-------- DATA FOR REVIEW

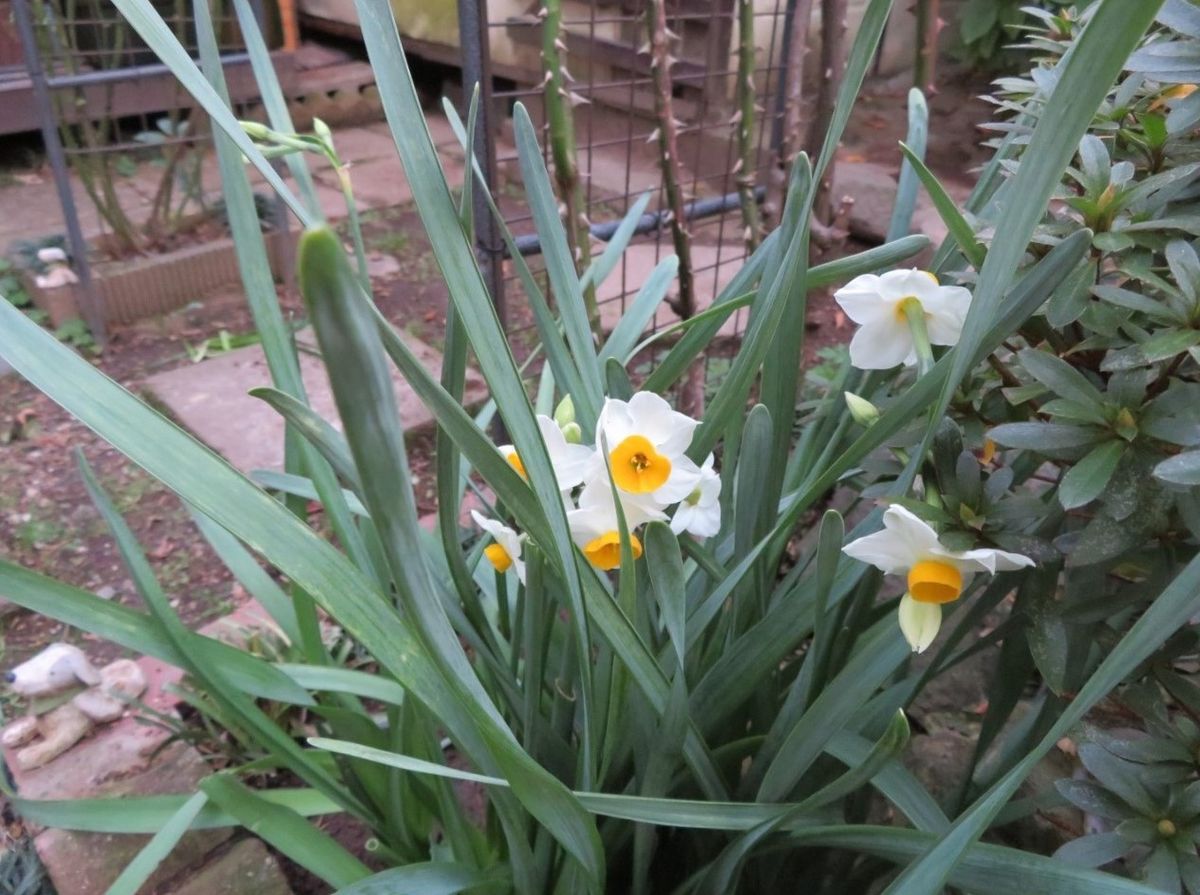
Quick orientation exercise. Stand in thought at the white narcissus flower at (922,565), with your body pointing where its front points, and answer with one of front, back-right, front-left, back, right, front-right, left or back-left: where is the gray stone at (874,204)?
back

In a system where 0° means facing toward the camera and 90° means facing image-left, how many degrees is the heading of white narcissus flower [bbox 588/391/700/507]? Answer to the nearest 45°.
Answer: approximately 0°

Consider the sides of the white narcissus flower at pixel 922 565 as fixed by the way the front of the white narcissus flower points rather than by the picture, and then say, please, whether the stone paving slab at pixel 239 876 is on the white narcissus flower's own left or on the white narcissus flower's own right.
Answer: on the white narcissus flower's own right

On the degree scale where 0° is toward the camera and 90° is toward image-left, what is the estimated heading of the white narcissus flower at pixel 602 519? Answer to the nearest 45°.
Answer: approximately 0°

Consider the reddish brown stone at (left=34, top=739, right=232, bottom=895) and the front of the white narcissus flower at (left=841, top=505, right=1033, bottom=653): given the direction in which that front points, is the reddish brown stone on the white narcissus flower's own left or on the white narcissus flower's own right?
on the white narcissus flower's own right

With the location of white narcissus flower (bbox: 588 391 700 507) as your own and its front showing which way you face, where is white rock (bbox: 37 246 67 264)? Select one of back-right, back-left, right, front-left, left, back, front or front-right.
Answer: back-right

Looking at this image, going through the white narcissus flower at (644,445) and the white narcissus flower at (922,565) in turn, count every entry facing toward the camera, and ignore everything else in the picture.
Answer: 2

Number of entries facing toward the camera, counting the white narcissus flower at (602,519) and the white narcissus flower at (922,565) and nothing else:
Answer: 2

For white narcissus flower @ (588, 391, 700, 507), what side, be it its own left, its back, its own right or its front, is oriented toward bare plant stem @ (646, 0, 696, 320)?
back

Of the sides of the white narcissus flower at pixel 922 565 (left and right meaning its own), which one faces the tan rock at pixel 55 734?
right
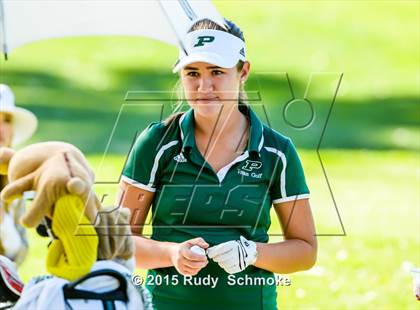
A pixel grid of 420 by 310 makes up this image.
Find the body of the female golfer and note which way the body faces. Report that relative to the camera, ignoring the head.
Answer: toward the camera

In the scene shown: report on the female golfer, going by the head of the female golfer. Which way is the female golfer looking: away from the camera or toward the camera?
toward the camera

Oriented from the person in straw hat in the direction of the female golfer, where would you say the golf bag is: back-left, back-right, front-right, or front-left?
front-right

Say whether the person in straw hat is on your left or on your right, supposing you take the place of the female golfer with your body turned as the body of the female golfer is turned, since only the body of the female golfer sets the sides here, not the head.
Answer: on your right
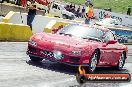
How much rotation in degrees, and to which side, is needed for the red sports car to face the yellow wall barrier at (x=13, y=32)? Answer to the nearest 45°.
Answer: approximately 90° to its right

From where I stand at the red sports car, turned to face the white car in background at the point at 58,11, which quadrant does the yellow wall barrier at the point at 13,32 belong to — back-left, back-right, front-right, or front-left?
front-left

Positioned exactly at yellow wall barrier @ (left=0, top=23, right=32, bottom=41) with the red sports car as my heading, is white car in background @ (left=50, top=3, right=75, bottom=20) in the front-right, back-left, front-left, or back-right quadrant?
back-left

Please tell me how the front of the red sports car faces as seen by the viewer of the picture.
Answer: facing the viewer and to the left of the viewer

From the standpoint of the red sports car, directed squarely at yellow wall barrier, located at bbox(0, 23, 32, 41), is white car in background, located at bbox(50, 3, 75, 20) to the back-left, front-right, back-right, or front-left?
front-right

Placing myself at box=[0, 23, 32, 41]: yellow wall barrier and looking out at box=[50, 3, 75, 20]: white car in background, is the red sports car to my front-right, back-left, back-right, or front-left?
back-right

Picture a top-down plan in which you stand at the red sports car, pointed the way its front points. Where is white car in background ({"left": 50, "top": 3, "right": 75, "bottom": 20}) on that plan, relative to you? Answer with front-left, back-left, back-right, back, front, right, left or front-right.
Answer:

----------------

EXERCISE DIRECTIONS:
Look for the line that contains "Placing myself at" in the entries above. Set it down, along with all later lines, exactly as written.

SOLUTION TO THE EXERCISE:
Placing myself at box=[0, 23, 32, 41]: yellow wall barrier and looking out at box=[50, 3, 75, 20]: white car in background, is the red sports car to my front-right, back-left, back-right, or front-left?
back-right

Picture a top-down plan in which you stand at the red sports car, pointed the way its front points. Where is white car in background ({"left": 50, "top": 3, "right": 75, "bottom": 20}) on that plan, relative to you? Answer with front-left, back-left, back-right, back, front, right, left or front-right.
Answer:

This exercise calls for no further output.